In charging Caroline Ellison + Gary Wang in FTX scandal, SEC classifies FTT token as securities – major development for cryptocurrencies and NFTs

  • In the civil complaints against Caroline Ellison and Gary Wang in the FTX scandal, the SEC has officially categorized FTX’s token called FTT as securities (investment contracts) within the scope of SEC regulation.
  • This is a major development that will likely have profound implications beyond this case. If the SEC applies the same analysis to other cryptocurrency or digital tokens, including NFTs, they will likely be deemed securities if the tokens are deployed in ways similar to FTT, for example, in “earn programs” or “staking programs” to earn returns on their investment, or marketed touting the management team.

SEC points to as signs FTT are securities

  • For example, the complaint alleges the following facts to establish that FTT tokens are securities (investment contracts):
    1. Token FTT revenue used to fund business development of FTX: FTX used FTT token sales revenue to “fund marketing, business operations, and growth of FTX, depending on the success of FTX and its management team in developing, operating, and marketing the trading platform.”
    2. FTX touted growing the ecosystem: “FTX’s FTT marketing materials—consisting of an FTT ‘whitepaper’ and information posted on FTX’s website—described FTT as ‘the token powering the FTX ecosystem.'”
    3. FTX used bonus tokens: “On the FTX website, FTT purchasers were offered a 5% bonus of tokens during the first three days of the IEO if they pre-funded their FTX wallets to purchase FTT, providing a potential immediate profit to investors.”
    4. FTX touted buyback of FTT to control supply to maintain value, plus allowed use of token as collateral on margin trading: “We have carefully designed incentive schemes to increase network effects and demand for FTT, and to decrease its circulating supply.
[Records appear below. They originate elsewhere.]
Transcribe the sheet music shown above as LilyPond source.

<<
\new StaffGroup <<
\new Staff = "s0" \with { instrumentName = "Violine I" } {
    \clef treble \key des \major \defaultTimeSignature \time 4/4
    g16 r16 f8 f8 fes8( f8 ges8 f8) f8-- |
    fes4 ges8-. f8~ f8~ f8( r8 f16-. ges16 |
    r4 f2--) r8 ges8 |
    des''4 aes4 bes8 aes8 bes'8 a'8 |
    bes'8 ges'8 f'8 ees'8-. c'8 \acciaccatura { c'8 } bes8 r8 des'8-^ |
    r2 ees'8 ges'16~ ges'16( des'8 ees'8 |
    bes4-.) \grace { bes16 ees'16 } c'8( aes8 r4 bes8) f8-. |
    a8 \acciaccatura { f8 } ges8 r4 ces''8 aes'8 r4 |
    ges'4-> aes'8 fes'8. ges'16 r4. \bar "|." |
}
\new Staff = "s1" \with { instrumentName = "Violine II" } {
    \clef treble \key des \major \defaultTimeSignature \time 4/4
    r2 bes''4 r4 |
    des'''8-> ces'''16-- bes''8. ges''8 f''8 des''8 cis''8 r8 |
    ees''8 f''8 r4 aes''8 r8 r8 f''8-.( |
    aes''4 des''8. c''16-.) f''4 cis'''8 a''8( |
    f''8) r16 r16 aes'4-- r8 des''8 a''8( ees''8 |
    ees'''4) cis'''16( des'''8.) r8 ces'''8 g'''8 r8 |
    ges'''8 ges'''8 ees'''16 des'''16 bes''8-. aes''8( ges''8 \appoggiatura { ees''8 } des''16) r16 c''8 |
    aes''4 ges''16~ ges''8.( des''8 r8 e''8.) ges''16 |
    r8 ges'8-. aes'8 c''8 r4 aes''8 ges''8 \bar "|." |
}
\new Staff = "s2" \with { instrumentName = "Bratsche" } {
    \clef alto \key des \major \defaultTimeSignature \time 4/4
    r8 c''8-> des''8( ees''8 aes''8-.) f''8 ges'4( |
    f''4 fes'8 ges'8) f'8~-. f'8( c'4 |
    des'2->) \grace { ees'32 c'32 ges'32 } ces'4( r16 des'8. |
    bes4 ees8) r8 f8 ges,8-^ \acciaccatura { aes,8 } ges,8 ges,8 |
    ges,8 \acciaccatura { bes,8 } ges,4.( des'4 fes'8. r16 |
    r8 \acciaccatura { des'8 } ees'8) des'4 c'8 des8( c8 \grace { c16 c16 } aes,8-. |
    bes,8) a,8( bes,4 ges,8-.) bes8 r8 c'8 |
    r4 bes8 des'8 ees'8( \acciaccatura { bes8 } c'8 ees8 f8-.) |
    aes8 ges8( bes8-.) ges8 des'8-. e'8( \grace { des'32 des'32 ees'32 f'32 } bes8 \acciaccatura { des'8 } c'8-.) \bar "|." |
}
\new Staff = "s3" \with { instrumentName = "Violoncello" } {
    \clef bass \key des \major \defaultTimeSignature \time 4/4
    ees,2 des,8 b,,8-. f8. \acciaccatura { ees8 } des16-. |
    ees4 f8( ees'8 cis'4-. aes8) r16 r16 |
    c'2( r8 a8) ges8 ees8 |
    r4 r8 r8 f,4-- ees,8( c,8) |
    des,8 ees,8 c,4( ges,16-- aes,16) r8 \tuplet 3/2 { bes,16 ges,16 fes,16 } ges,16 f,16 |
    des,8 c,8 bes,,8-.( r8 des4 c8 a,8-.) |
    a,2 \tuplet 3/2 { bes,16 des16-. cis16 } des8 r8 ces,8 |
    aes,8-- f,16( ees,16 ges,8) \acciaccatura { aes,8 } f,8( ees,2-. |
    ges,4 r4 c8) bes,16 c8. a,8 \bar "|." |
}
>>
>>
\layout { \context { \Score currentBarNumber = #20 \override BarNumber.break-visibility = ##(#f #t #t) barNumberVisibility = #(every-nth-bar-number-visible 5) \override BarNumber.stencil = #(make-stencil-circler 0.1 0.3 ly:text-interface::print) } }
The FTT materials stated that the token provided investors with fee rebates and discounts on FTX, and the ability to use the token as collateral for futures positions as well as for ‘margin trading’ that FTX promised to launch’ ‘in the future.’ The FTT materials referred to potential gains from FTX’s future repurchase and burning of FTT (the “buy and burn” program), to be funded by FTX’s revenues.”
    5. FTX promoted its staking program and rewards program: “FTX also marketed FTT as an asset that could be used in an “earn program” or in “staking programs” (i.e., a program promising interest payments on deposited assets), as additional ways in which investors could earn returns from FTT.”
    6. FTX touted its management team: “The FTT whitepaper emphasized ‘Why Invest? — All-Star Team,’ and highlighted the importance of the management team’s experience and success in developing crypto asset trading systems.'”

Excerpts from SEC Complaint against Caroline Ellison and Gary Wang

  • Without formally stating the test, the SEC is using the Howey test to determine if tokens are securities: “under the Howey test, an ‘investment contract’ exists when there is (1) the investment of money (2) in a common enterprise (3) with a reasonable expectation of profits to be [solely] derived from the efforts of others.” The last requirement tends to be the crucial one. The alleged facts listed above relate to how FTT buyers would have “a reasonable expectation of profits to be [solely] derived from the efforts of others,” meaning FTX and Sam Bankman-Fried’s management team.
  • In 2018, the SEC Strategic Hub for Innovation and Financial Technology issued a paper on digital assets that analyzes the Howey test as applied to digital assets (click here).
  • Meanwhile, in its complaint against Sam Bankman-Fried, the CFTC has already classified BTC, ETH, and tether as commodities within its jurisdiction: “Certain digital assets are ‘commodities,’ including bitcoin (BTC), ether (ETH), tether (USDT) and others, as defined under Section 1a(9) of the Act, 7 U.S.C. § 1a(9).

Why should NFT utility projects be nervous?

  • This is potentially relevant–and concerning for NFT utility projects–because, well, just read the list above. How many NFT projects are using NFT revenues to fund business development? Or are engaged in staking programs? Or tout the management team? Or use a token for an ecosystem they are building? HUGE ramifications. Ominous sign for NFT utility projects, especially the blue chips.

**Nothing on this website is legal advice.